### Work item
The lines to extract run from the start of the records through the line with "## ✅ COMPILATION STATUS", both ends included; drop the pictures.

*** Opening of Data supplied ***

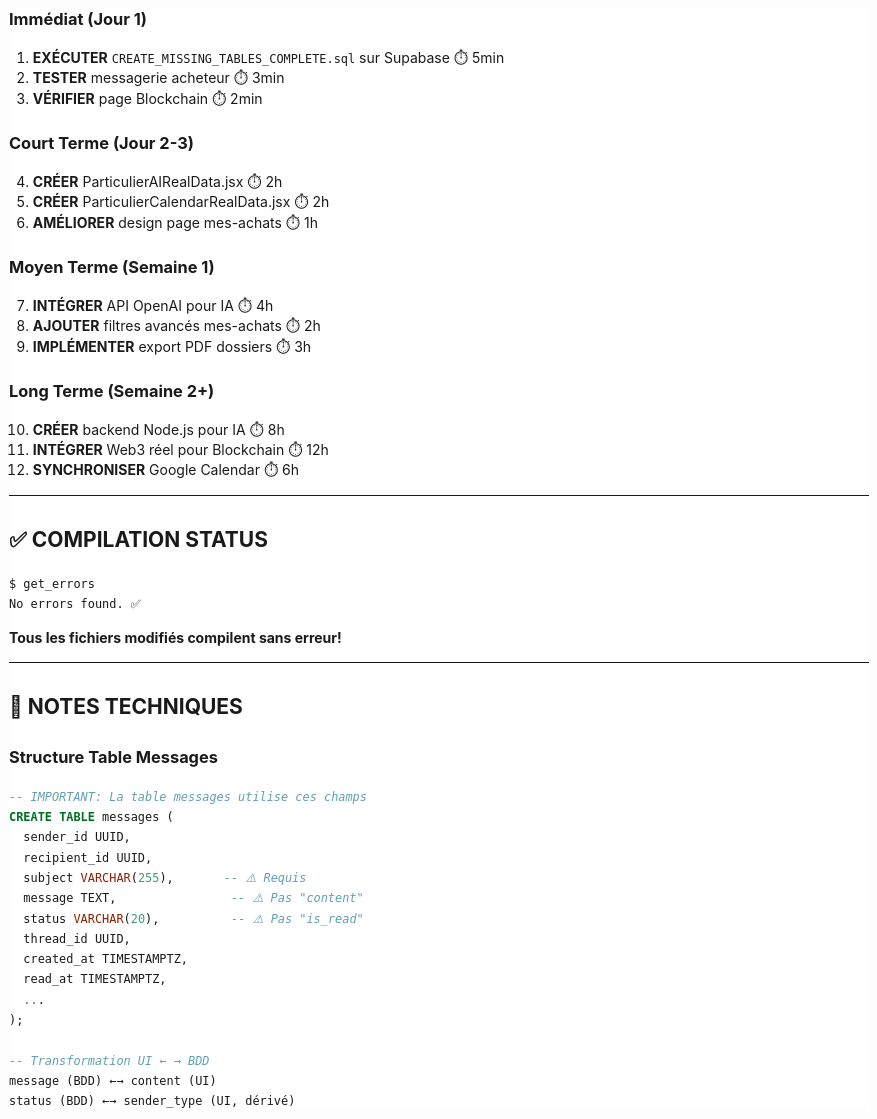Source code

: ### Immédiat (Jour 1)
1. **EXÉCUTER** `CREATE_MISSING_TABLES_COMPLETE.sql` sur Supabase ⏱️ 5min
2. **TESTER** messagerie acheteur ⏱️ 3min
3. **VÉRIFIER** page Blockchain ⏱️ 2min

### Court Terme (Jour 2-3)
4. **CRÉER** ParticulierAIRealData.jsx ⏱️ 2h
5. **CRÉER** ParticulierCalendarRealData.jsx ⏱️ 2h
6. **AMÉLIORER** design page mes-achats ⏱️ 1h

### Moyen Terme (Semaine 1)
7. **INTÉGRER** API OpenAI pour IA ⏱️ 4h
8. **AJOUTER** filtres avancés mes-achats ⏱️ 2h
9. **IMPLÉMENTER** export PDF dossiers ⏱️ 3h

### Long Terme (Semaine 2+)
10. **CRÉER** backend Node.js pour IA ⏱️ 8h
11. **INTÉGRER** Web3 réel pour Blockchain ⏱️ 12h
12. **SYNCHRONISER** Google Calendar ⏱️ 6h

---

## ✅ COMPILATION STATUS

```bash
$ get_errors
No errors found. ✅
```

**Tous les fichiers modifiés compilent sans erreur!**

---

## 📝 NOTES TECHNIQUES

### Structure Table Messages
```sql
-- IMPORTANT: La table messages utilise ces champs
CREATE TABLE messages (
  sender_id UUID,
  recipient_id UUID,
  subject VARCHAR(255),       -- ⚠️ Requis
  message TEXT,                -- ⚠️ Pas "content"
  status VARCHAR(20),          -- ⚠️ Pas "is_read"
  thread_id UUID,
  created_at TIMESTAMPTZ,
  read_at TIMESTAMPTZ,
  ...
);

-- Transformation UI ← → BDD
message (BDD) ←→ content (UI)
status (BDD) ←→ sender_type (UI, dérivé)
```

*** Close of Data supplied ***

### Exercise output
Source code

: ### Immédiat (Jour 1)
1. **EXÉCUTER** `CREATE_MISSING_TABLES_COMPLETE.sql` sur Supabase ⏱️ 5min
2. **TESTER** messagerie acheteur ⏱️ 3min
3. **VÉRIFIER** page Blockchain ⏱️ 2min

### Court Terme (Jour 2-3)
4. **CRÉER** ParticulierAIRealData.jsx ⏱️ 2h
5. **CRÉER** ParticulierCalendarRealData.jsx ⏱️ 2h
6. **AMÉLIORER** design page mes-achats ⏱️ 1h

### Moyen Terme (Semaine 1)
7. **INTÉGRER** API OpenAI pour IA ⏱️ 4h
8. **AJOUTER** filtres avancés mes-achats ⏱️ 2h
9. **IMPLÉMENTER** export PDF dossiers ⏱️ 3h

### Long Terme (Semaine 2+)
10. **CRÉER** backend Node.js pour IA ⏱️ 8h
11. **INTÉGRER** Web3 réel pour Blockchain ⏱️ 12h
12. **SYNCHRONISER** Google Calendar ⏱️ 6h

---

## ✅ COMPILATION STATUS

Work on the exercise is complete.